TEXTO SELECCIONADO:
──────
Los graves acontecimientos políticos en Venezuela han llevado a algunos a pedir la aplicación de la cláusula democrática contenida en varios tratados suscritos por nuestro país.
Política y jurídicamente no es asunto fácil. Cada gobierno hace su interpretación y mira, sobre todo, por sus intereses.
Los conceptos de “golpe de estado”, a veces utilizado muy ligeramente, de alteración o ruptura del orden democrático y/o constitucional, son muy controvertidos. En principio, se interpretan solo atendiendo a eventuales gobiernos víctimas, no a los pueblos. Por otro lado, tanto los procedimientos como las decisiones de aplicar la cláusula exigen la unanimidad o la anuencia de los representantes de los gobiernos en los organismos internacionales.
A mi juicio, a pesar de las controversias que pudieran tener lugar, la aplicación de la cláusula, su necesidad y conveniencia para los intereses de la democracia, como valor universal, están fuera de toda discusión.
La democracia no está exenta de riesgos involutivos. Su fragilidad congénita la hace presa fácil de las embestidas de fuerzas políticas despóticas.
En Latinoamérica, región que ha experimentado avances democráticos, la democracia sigue adoleciendo de importantes vicios que no la hacen inmune a derivas autoritarias.
Cuando vemos, incluso, el resurgimiento en Europa de movimientos políticos ultranacionalistas, xenófobos y racistas, se confirman los temores y aprensiones respecto de las debilidades de la democracia.
Mientras se mantenga el concepto de soberanía externa absoluta de los Estados, la aplicación eventual de la cláusula confrontará dificultades propias de los intereses envueltos y las distintas ópticas sobre cada caso particular.
Si los países y sus gobiernos, los liderazgos políticos, económicos y sociales, no asumen la democracia de manera firme, sincera y consistente, y se toleran los atropellos a los derechos humanos perpetrados por tiranos o aspirantes a tales, la cláusula no será más que un texto de buenas intenciones en los tratados, cuya utilización dependerá de los vaivenes que den las distintas coaliciones que se formen ante casos puntuales.
──────
PREGUNTAS:
a) Transcriba el fragmento del texto sobre la cláusula democrática comenzando por "Si los países" y continuando hasta "ante casos puntuales.", y sustituya "tiranos" por "déspotas".
b) Según el texto sobre la cláusula democrática, ¿qué exigen tanto los procedimientos como las decisiones de aplicar la cláusula?

MATERIAL RECOPILADO:
──────
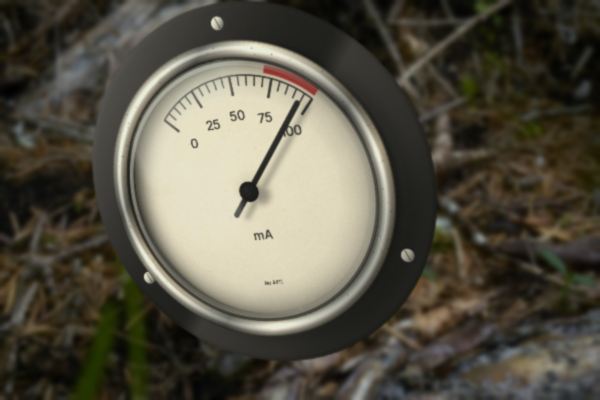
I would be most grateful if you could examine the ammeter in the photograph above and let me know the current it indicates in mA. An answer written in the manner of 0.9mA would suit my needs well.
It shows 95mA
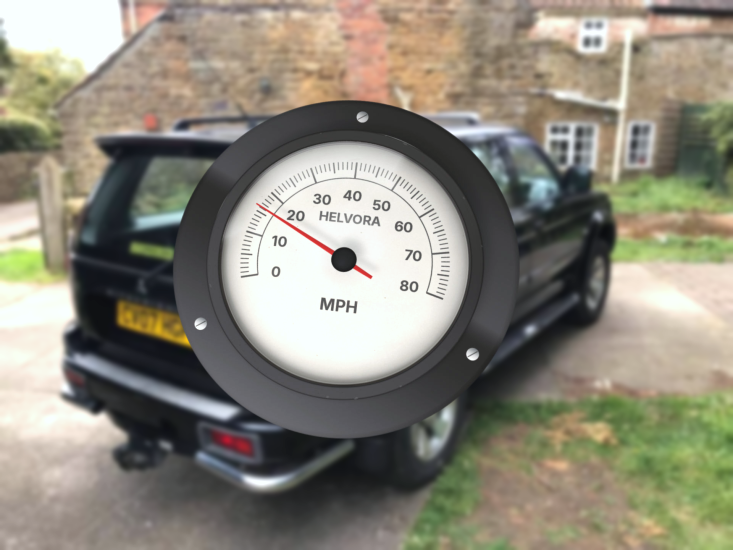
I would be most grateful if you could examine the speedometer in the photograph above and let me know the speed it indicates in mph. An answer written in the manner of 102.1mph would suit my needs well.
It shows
──────
RESPUESTAS DEL EJERCICIO:
a)
Si los países y sus gobiernos, los liderazgos políticos, económicos y sociales, no asumen la democracia de manera firme, sincera y consistente, y se toleran los atropellos a los derechos humanos perpetrados por déspotas o aspirantes a tales, la cláusula no será más que un texto de buenas intenciones en los tratados, cuya utilización dependerá de los vaivenes que den las distintas coaliciones que se formen ante casos puntuales.

b) La unanimidad o la anuencia de los representantes de los gobiernos en los organismos internacionales.